Polygons
Notes Page
A polygon is a closed figure that has three or more sides.
A regular polygon is a polygon that is both equilateral and equiangular.
Sum of the Interior Angles of a Polygon:
The formula for the sum of the interior angles of a polygon is:
180(n-2), where n represents the number of sides in the polygon.

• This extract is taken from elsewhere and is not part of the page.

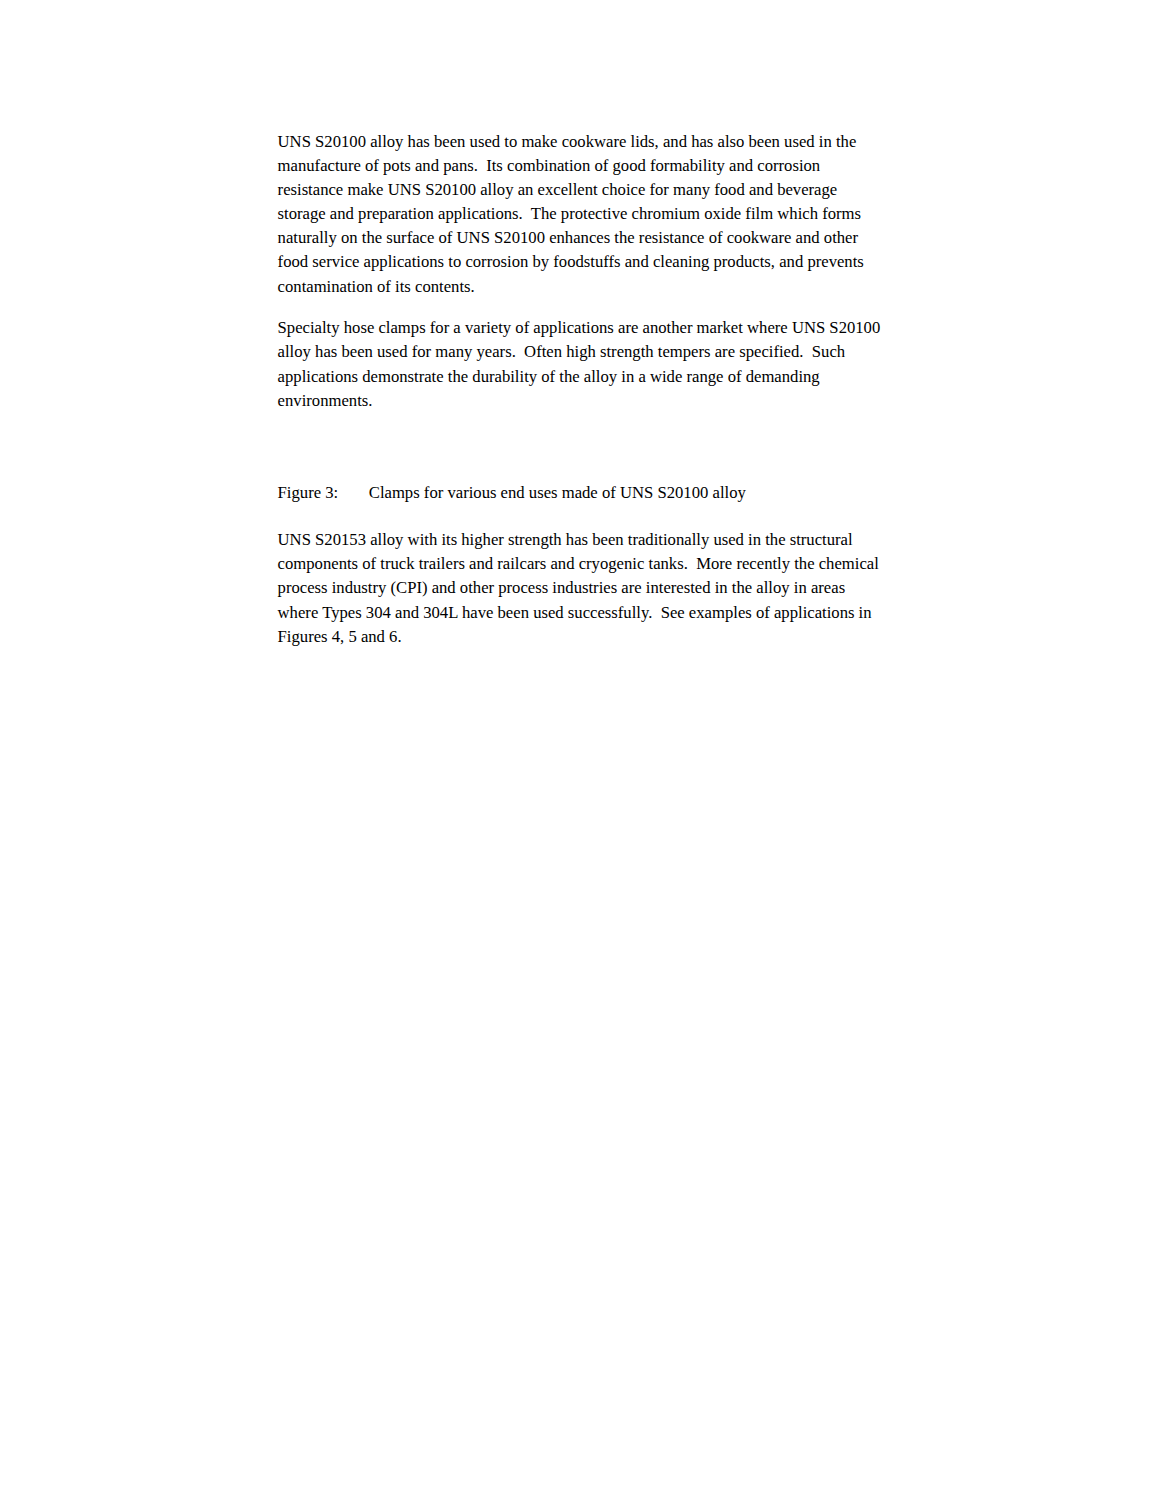UNS S20100 alloy has been used to make cookware lids, and has also been used in the manufacture of pots and pans. Its combination of good formability and corrosion resistance make UNS S20100 alloy an excellent choice for many food and beverage storage and preparation applications. The protective chromium oxide film which forms naturally on the surface of UNS S20100 enhances the resistance of cookware and other food service applications to corrosion by foodstuffs and cleaning products, and prevents contamination of its contents.
Specialty hose clamps for a variety of applications are another market where UNS S20100 alloy has been used for many years. Often high strength tempers are specified. Such applications demonstrate the durability of the alloy in a wide range of demanding environments.
Figure 3: Clamps for various end uses made of UNS S20100 alloy
UNS S20153 alloy with its higher strength has been traditionally used in the structural components of truck trailers and railcars and cryogenic tanks. More recently the chemical process industry (CPI) and other process industries are interested in the alloy in areas where Types 304 and 304L have been used successfully. See examples of applications in Figures 4, 5 and 6.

If the problem asks you to find the measure of one angle of a regular polygon, use the formula above and divide by the number of sides in the polygon. *Remember* -
This formula can only be used for regular polygons.
Formula: 180(n-2)/n
Examples:
1.
Find the number of degrees in the sum of the interior angles of an octagon.
2.
How many sides does a polygon have if the sum of the interior angles is
720˚?
3.
How many degrees are there in the sum of the interior angles of a nine sided polygon?
4.
If the sum of the interior angles of a polygon equals 900˚, how many sides does the polygon have?
5.
What is the measure of the interior angle of a regular decagon?
6.
What is the measure of the interior angle of a regular pentagon?

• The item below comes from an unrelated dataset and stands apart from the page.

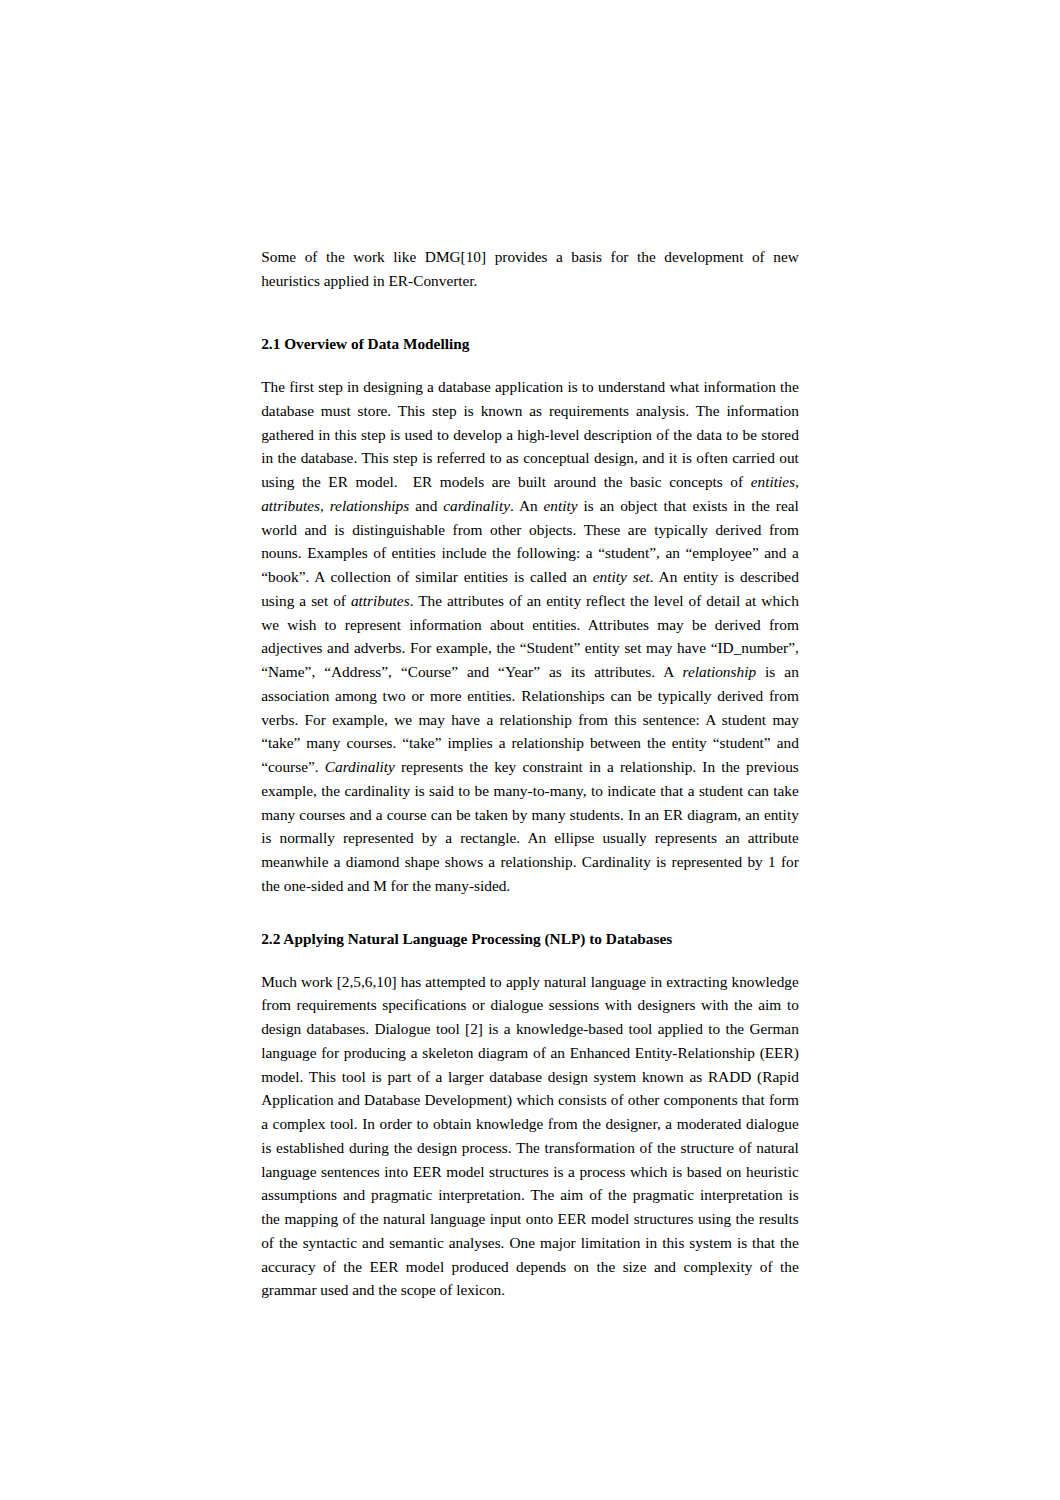Some of the work like DMG[10] provides a basis for the development of new heuristics applied in ER-Converter.
2.1 Overview of Data Modelling
The first step in designing a database application is to understand what information the database must store. This step is known as requirements analysis. The information gathered in this step is used to develop a high-level description of the data to be stored in the database. This step is referred to as conceptual design, and it is often carried out using the ER model. ER models are built around the basic concepts of entities, attributes, relationships and cardinality. An entity is an object that exists in the real world and is distinguishable from other objects. These are typically derived from nouns. Examples of entities include the following: a “student”, an “employee” and a “book”. A collection of similar entities is called an entity set. An entity is described using a set of attributes. The attributes of an entity reflect the level of detail at which we wish to represent information about entities. Attributes may be derived from adjectives and adverbs. For example, the “Student” entity set may have “ID_number”, “Name”, “Address”, “Course” and “Year” as its attributes. A relationship is an association among two or more entities. Relationships can be typically derived from verbs. For example, we may have a relationship from this sentence: A student may “take” many courses. “take” implies a relationship between the entity “student” and “course”. Cardinality represents the key constraint in a relationship. In the previous example, the cardinality is said to be many-to-many, to indicate that a student can take many courses and a course can be taken by many students. In an ER diagram, an entity is normally represented by a rectangle. An ellipse usually represents an attribute meanwhile a diamond shape shows a relationship. Cardinality is represented by 1 for the one-sided and M for the many-sided.
2.2 Applying Natural Language Processing (NLP) to Databases
Much work [2,5,6,10] has attempted to apply natural language in extracting knowledge from requirements specifications or dialogue sessions with designers with the aim to design databases. Dialogue tool [2] is a knowledge-based tool applied to the German language for producing a skeleton diagram of an Enhanced Entity-Relationship (EER) model. This tool is part of a larger database design system known as RADD (Rapid Application and Database Development) which consists of other components that form a complex tool. In order to obtain knowledge from the designer, a moderated dialogue is established during the design process. The transformation of the structure of natural language sentences into EER model structures is a process which is based on heuristic assumptions and pragmatic interpretation. The aim of the pragmatic interpretation is the mapping of the natural language input onto EER model structures using the results of the syntactic and semantic analyses. One major limitation in this system is that the accuracy of the EER model produced depends on the size and complexity of the grammar used and the scope of lexicon.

Exterior Angles of Polygons:
An exterior angle of a polygon is an angle that forms a linear pair with one of the angles of the polygon.

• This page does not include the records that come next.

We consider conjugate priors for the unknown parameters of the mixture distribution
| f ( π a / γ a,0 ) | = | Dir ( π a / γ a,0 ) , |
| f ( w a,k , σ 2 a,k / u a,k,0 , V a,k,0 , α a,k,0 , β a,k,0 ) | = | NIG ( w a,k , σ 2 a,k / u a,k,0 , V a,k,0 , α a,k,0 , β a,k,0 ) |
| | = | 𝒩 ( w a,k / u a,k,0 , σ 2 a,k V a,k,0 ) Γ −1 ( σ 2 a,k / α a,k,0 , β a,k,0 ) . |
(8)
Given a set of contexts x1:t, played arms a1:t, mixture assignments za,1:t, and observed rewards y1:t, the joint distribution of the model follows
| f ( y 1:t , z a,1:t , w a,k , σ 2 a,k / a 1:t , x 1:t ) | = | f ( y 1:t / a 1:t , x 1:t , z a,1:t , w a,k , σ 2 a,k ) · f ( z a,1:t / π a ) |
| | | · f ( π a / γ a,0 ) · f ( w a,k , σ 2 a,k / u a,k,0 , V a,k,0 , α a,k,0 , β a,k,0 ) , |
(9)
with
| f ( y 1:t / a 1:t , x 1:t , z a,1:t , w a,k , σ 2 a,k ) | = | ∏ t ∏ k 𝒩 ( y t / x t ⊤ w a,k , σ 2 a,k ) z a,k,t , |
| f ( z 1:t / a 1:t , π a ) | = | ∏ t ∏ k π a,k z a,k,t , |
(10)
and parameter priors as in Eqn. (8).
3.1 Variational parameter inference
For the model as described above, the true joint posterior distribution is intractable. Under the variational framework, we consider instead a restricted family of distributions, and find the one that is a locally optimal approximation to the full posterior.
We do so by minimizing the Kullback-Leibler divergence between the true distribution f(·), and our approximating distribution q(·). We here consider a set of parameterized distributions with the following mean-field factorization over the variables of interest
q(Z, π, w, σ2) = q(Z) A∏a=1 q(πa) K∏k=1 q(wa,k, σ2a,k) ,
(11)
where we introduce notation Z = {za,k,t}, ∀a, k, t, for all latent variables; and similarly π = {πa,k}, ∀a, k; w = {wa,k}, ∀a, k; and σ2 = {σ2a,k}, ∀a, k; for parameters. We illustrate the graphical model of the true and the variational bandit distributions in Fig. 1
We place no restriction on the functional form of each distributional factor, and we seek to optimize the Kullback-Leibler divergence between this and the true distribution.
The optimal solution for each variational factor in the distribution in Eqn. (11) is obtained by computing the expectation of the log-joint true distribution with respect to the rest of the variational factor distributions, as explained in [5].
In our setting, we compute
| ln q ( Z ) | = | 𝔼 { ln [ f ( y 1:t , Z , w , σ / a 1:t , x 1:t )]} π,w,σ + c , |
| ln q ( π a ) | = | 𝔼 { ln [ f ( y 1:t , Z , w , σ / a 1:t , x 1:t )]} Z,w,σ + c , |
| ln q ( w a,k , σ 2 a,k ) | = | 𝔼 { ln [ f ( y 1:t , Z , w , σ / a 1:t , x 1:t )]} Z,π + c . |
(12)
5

The sum of exterior angles of a polygon = 360˚. Therefore, to find the measure of one exterior angle of a regular polygon is: 360/n.
Examples:
1.
Find the measure of each exterior angle of a hexagon.
2.
The measure of each exterior angle of a regular polygon is 45˚. How many sides does the polygon have?
3.
How many degrees are there in the sum of the exterior angles of a dodecagon?
4.
What is the measure of one exterior angle of a decagon?
5.
What is the measure of one exterior angle on a stop sign?